• TASK STATEMENT:
Would you please write out each of the entries below exactly, omitting pictures?

• DATA TO PROCESS:
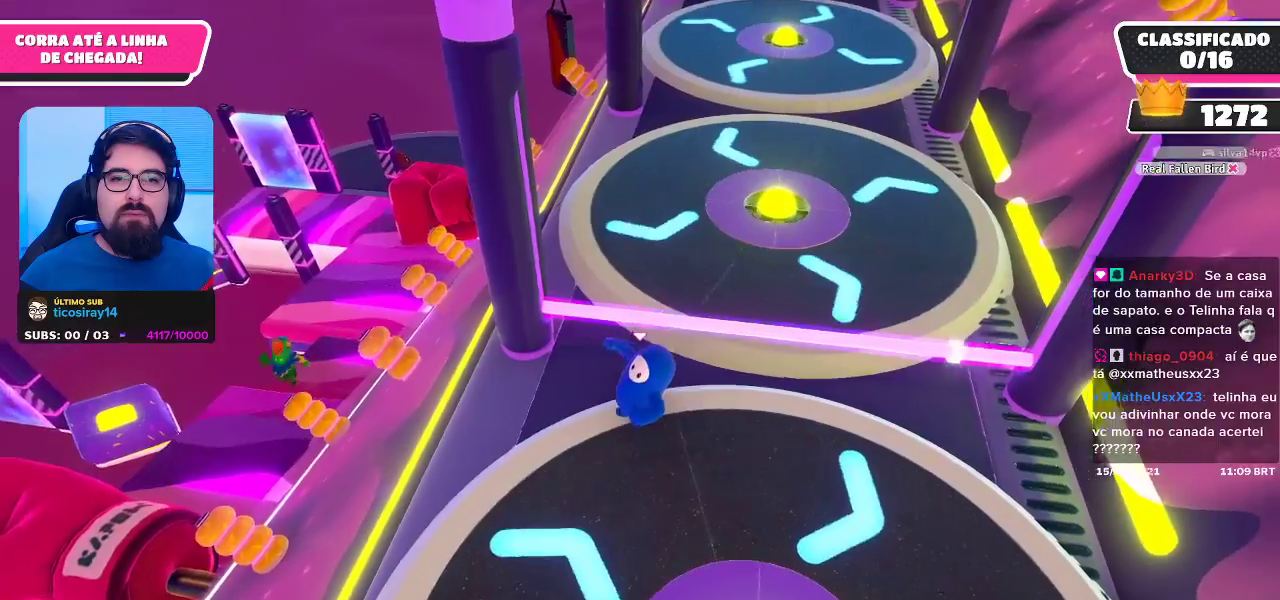
{"buttons": [], "left_stick": "left", "right_stick": "center", "events": [[300, "left_stick", "left"]]}
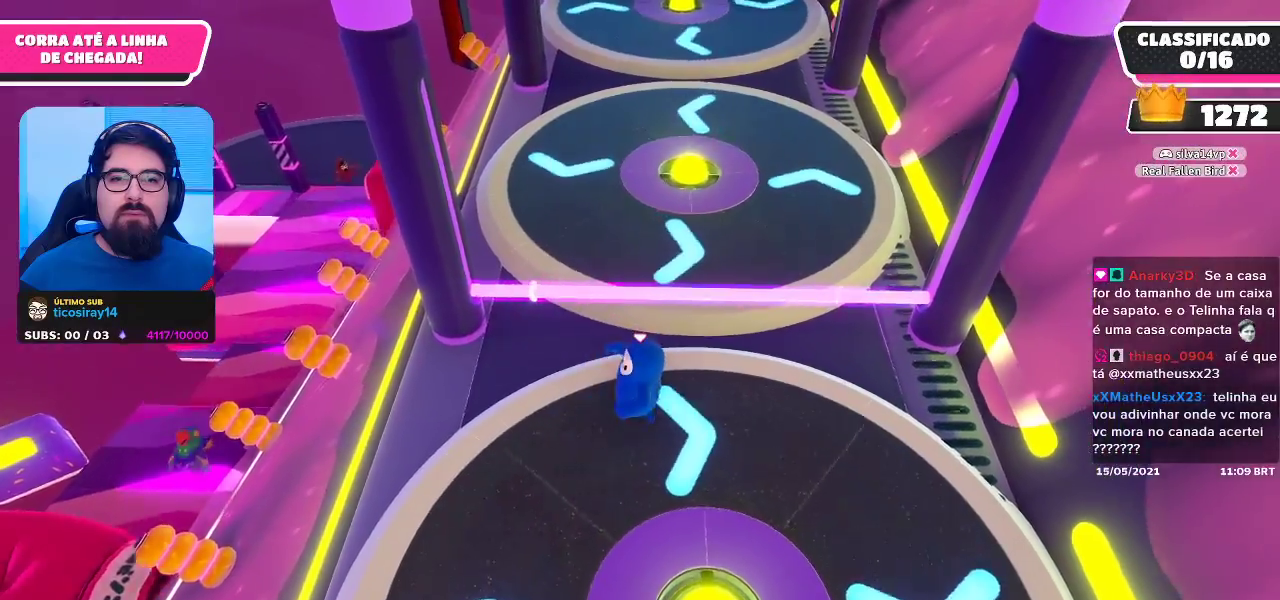
{"buttons": ["X"], "left_stick": "up-right", "right_stick": "center", "events": [[67, "left_stick", "up-left"], [217, "A", "down"], [267, "left_stick", "up-right"], [367, "A", "up"], [417, "X", "down"]]}
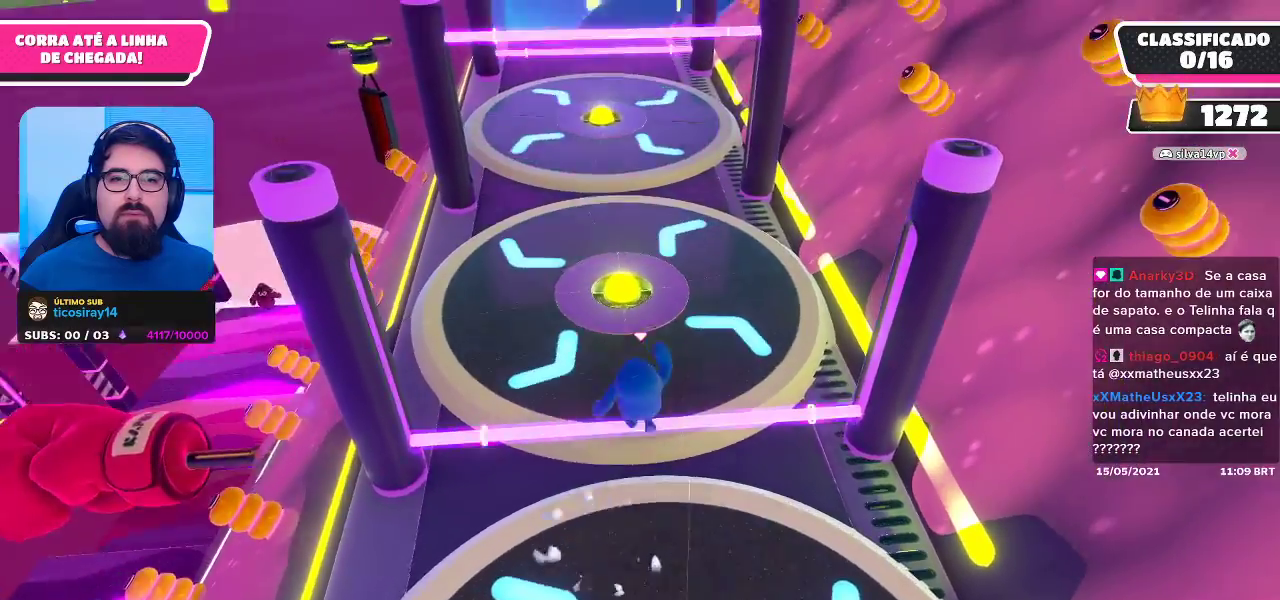
{"buttons": [], "left_stick": "center", "right_stick": "center", "events": [[17, "X", "up"], [233, "left_stick", "up"], [350, "left_stick", "center"]]}
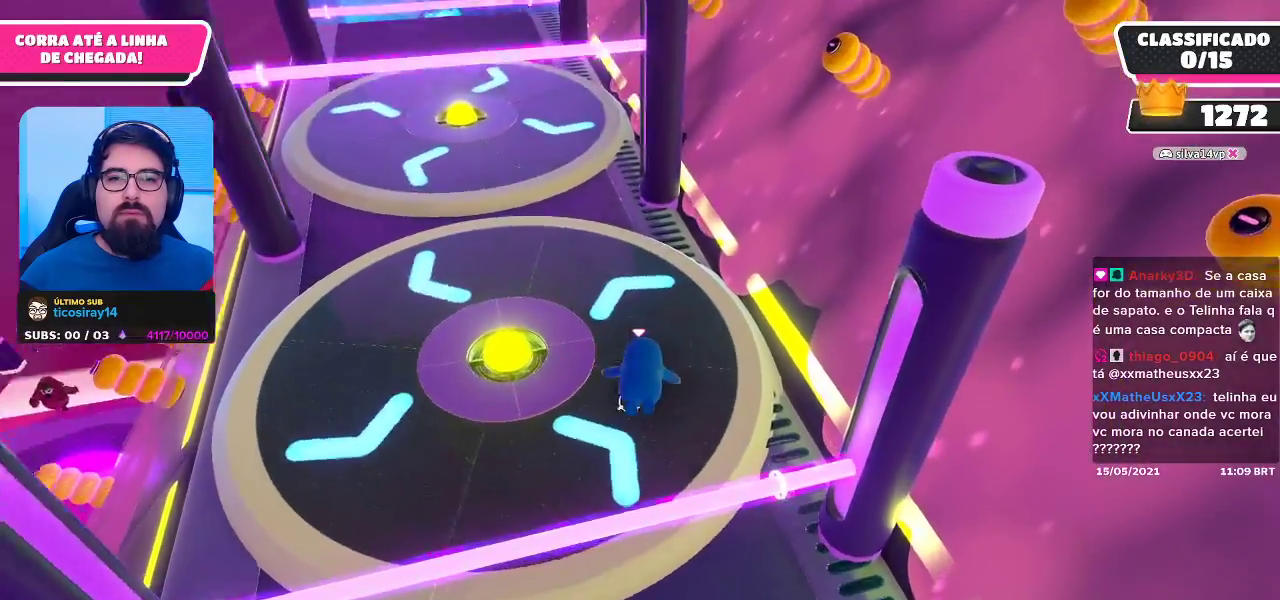
{"buttons": ["A"], "left_stick": "up-left", "right_stick": "center", "events": [[33, "left_stick", "up-right"], [283, "left_stick", "up-left"], [483, "A", "down"]]}
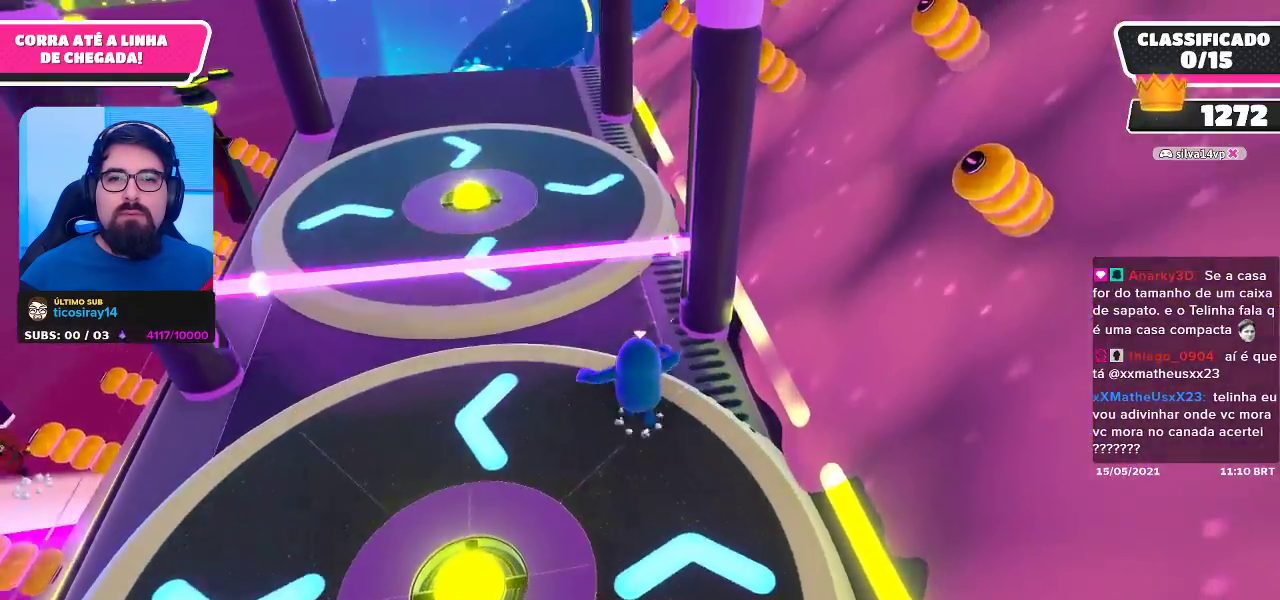
{"buttons": [], "left_stick": "up-left", "right_stick": "center", "events": [[33, "left_stick", "up-right"], [133, "A", "up"], [367, "left_stick", "up-left"]]}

• FINAL ANSWER:
{"buttons": [], "left_stick": "left", "right_stick": "center", "events": [[300, "left_stick", "left"]]}
{"buttons": ["X"], "left_stick": "up-right", "right_stick": "center", "events": [[67, "left_stick", "up-left"], [217, "A", "down"], [267, "left_stick", "up-right"], [367, "A", "up"], [417, "X", "down"]]}
{"buttons": [], "left_stick": "center", "right_stick": "center", "events": [[17, "X", "up"], [233, "left_stick", "up"], [350, "left_stick", "center"]]}
{"buttons": ["A"], "left_stick": "up-left", "right_stick": "center", "events": [[33, "left_stick", "up-right"], [283, "left_stick", "up-left"], [483, "A", "down"]]}
{"buttons": [], "left_stick": "up-left", "right_stick": "center", "events": [[33, "left_stick", "up-right"], [133, "A", "up"], [367, "left_stick", "up-left"]]}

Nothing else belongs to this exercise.